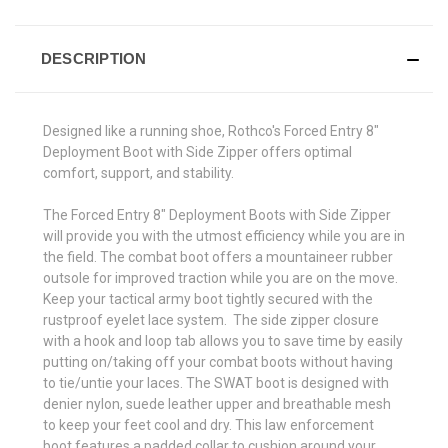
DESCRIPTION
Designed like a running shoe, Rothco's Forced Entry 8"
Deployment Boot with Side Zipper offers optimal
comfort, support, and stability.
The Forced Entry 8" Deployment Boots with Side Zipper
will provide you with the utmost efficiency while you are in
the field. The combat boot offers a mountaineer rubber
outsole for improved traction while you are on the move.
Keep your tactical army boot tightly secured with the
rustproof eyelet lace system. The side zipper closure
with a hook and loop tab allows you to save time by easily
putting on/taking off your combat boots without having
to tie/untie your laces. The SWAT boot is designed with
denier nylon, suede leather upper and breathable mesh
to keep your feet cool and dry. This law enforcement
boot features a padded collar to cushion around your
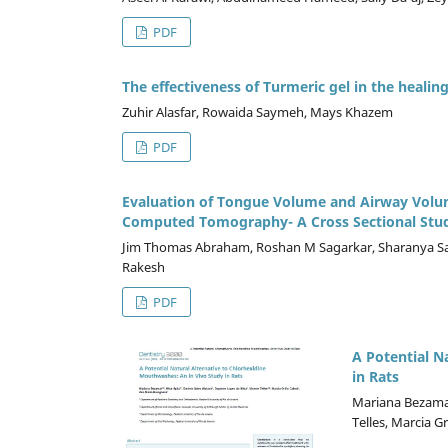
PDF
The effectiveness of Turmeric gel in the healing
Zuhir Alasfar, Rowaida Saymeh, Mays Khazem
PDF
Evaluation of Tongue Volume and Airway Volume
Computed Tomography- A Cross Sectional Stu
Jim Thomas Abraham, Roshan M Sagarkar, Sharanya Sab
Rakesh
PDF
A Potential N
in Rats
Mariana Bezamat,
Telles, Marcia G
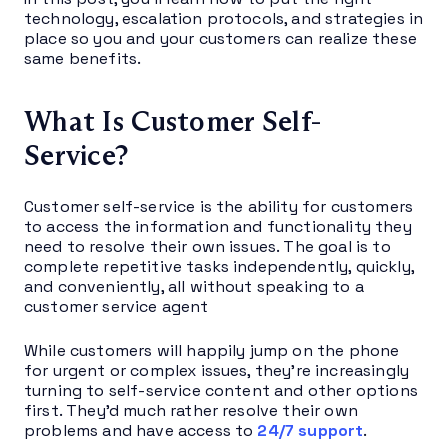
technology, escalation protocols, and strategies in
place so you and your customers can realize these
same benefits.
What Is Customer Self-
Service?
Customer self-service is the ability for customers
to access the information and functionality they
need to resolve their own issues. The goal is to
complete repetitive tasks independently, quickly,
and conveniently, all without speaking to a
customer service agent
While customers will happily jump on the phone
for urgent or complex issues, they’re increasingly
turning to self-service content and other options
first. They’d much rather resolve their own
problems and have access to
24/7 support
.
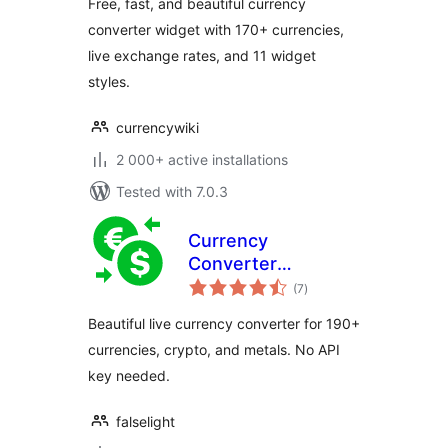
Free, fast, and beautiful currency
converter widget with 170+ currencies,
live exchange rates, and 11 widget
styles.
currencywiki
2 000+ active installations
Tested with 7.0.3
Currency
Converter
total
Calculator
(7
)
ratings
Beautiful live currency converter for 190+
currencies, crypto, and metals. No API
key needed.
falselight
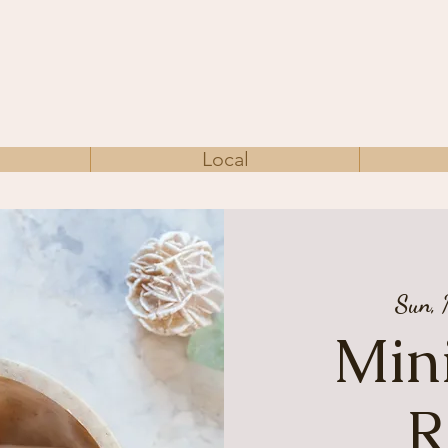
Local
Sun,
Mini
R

→ JOB
Gather every line of the items above that contains the string "live", treating uppercase and lowercase letters as different.

→ RESULT BELOW
live exchange rates, and 11 widget
Beautiful live currency converter for 190+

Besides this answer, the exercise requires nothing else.